Lachend drückte Theo ihr einen Kuss auf den Mund.

„Lass das, du Idiot“, sagte Laura.

„Warum gehst du nicht Shoppen? Das Einzige, das man auf Mykonos wirklich gut kann, ist Shoppen. Wir haben die schnuckeligsten Boutiquen. Vielleicht werden dich diese originellen Kreationen von griechischen Designern wieder inspirieren.“

„Du meinst, ich bräuchte ein bisschen Nachhilfe? Danke für das Kompliment!“

„Sei nicht so ein verdammter Snob.

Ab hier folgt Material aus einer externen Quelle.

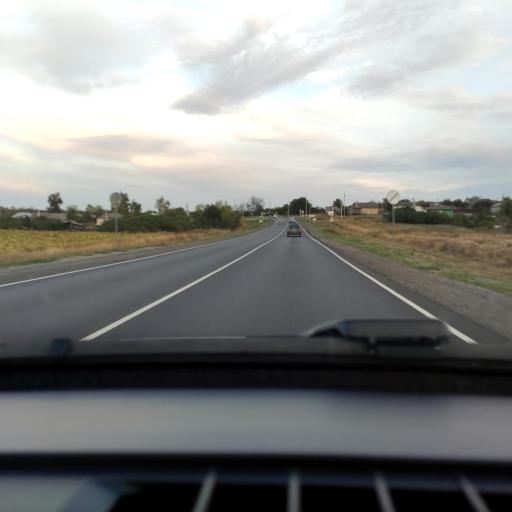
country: RU
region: Voronezj
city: Panino
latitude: 51.4715
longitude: 40.0277
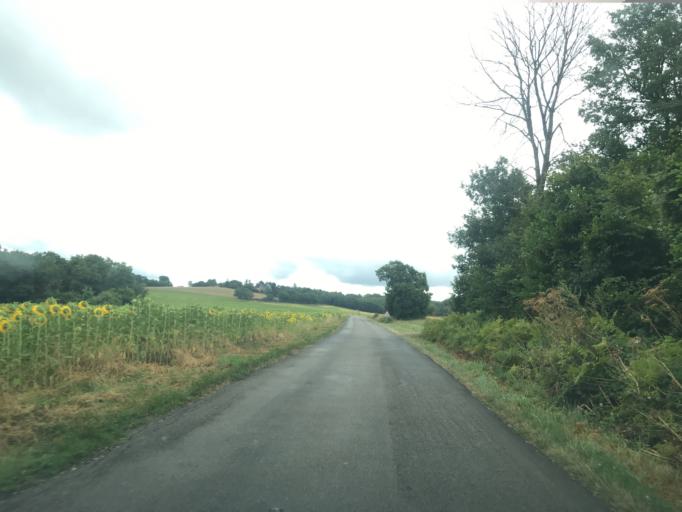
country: FR
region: Poitou-Charentes
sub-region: Departement de la Charente
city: Dignac
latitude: 45.5564
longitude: 0.2525
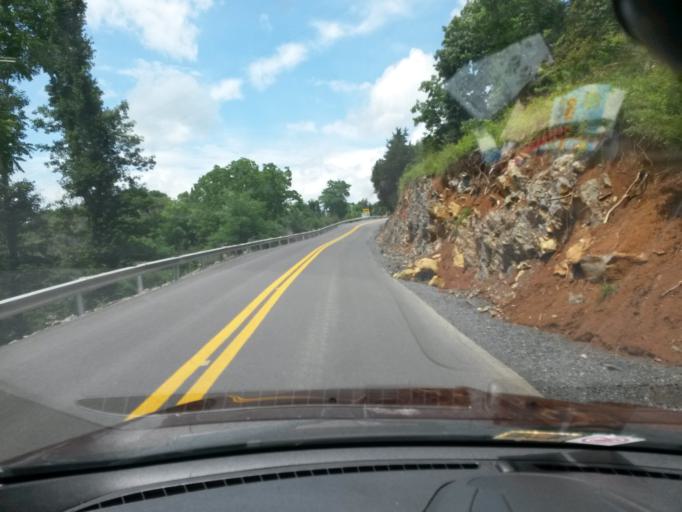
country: US
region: West Virginia
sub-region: Monroe County
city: Union
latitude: 37.5374
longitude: -80.5383
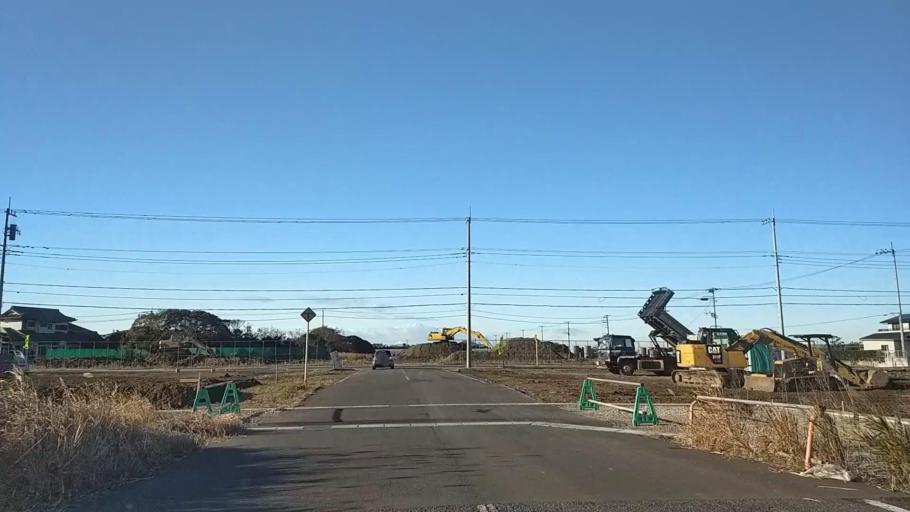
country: JP
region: Chiba
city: Kisarazu
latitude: 35.4246
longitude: 139.9180
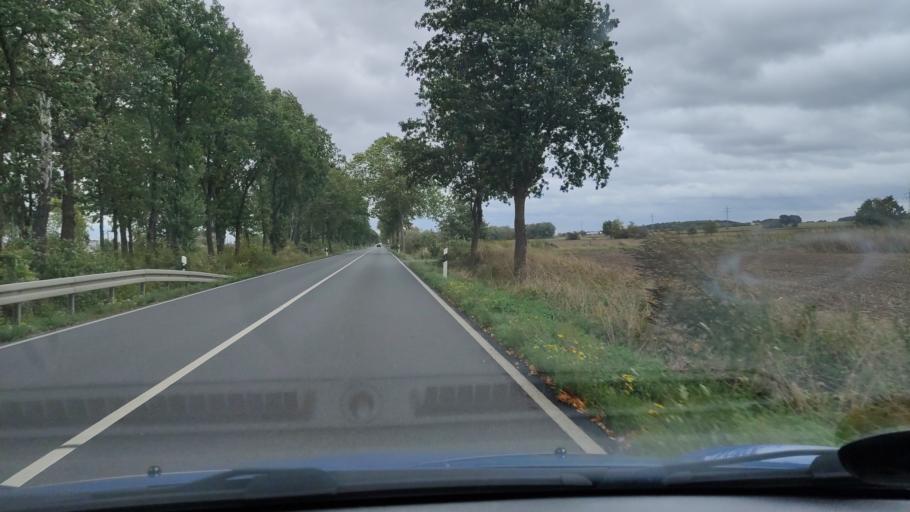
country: DE
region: Lower Saxony
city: Seelze
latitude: 52.3889
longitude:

Deine coolen Neunzigerjahre-Klamotten, mit denen du am Beginn des neuen Jahrtausends in Österreich diverse Preise für junge Designer eingeheimst hast, sind out. Verspieltes Ethno- und Hippiezeugs ist momentan gefragt. Viel Klimbim und grelle Farben …“

„Vielen Dank für deine fachmännische Beratung, lieber Theo. Bevor ich so ein geschmackloses Outfit, wie du es bevorzugst, entwerfe, werde ich lieber Kellnerin in der Strandbar unter meinem Haus. Schau mal in den Spiegel, du siehst aus wie ein Clown.“

„Oh, oh, jetzt gibst du’s mir wieder! Hau lieber ab, Schätzchen! Amüsiere dich mit den Jungs am Strand, falls du einen findest, der nicht schwul ist. Ich glaube, du brauchst einen anständigen Fick, du kommst mir ein bisschen verbittert vor.“

Seine zynischen Schmähs hatte sie früher cool gefunden. Inzwischen waren sie ihr zuwider. Bevor sie ihn ohrfeigen würde, ließ sie ihn lieber mit seinem Frust allein. Sie konnte es sich aber nicht verkneifen, ihm wenigstens verbal eine zu verpassen: „Du bist ein richtiges Ekel geworden. Ich weiß nicht, was mit dir los ist. Wenn du so weitermachst, wirst du bald keine Freunde mehr haben.“

Theo wollte ihr einen Klaps auf den Po geben. Geschickt wich sie aus und ging ins Haus. Aus den Augenwinkeln nahm sie wahr, wie er einen der philippinischen Boys herbeiwinkte. Der nächste Gin Tonic war angesagt.

Sie nahm sich fest vor, in Zukunft weniger zu trinken. Theo war ein abschreckendes Beispiel. So wie er wollte sie nicht enden.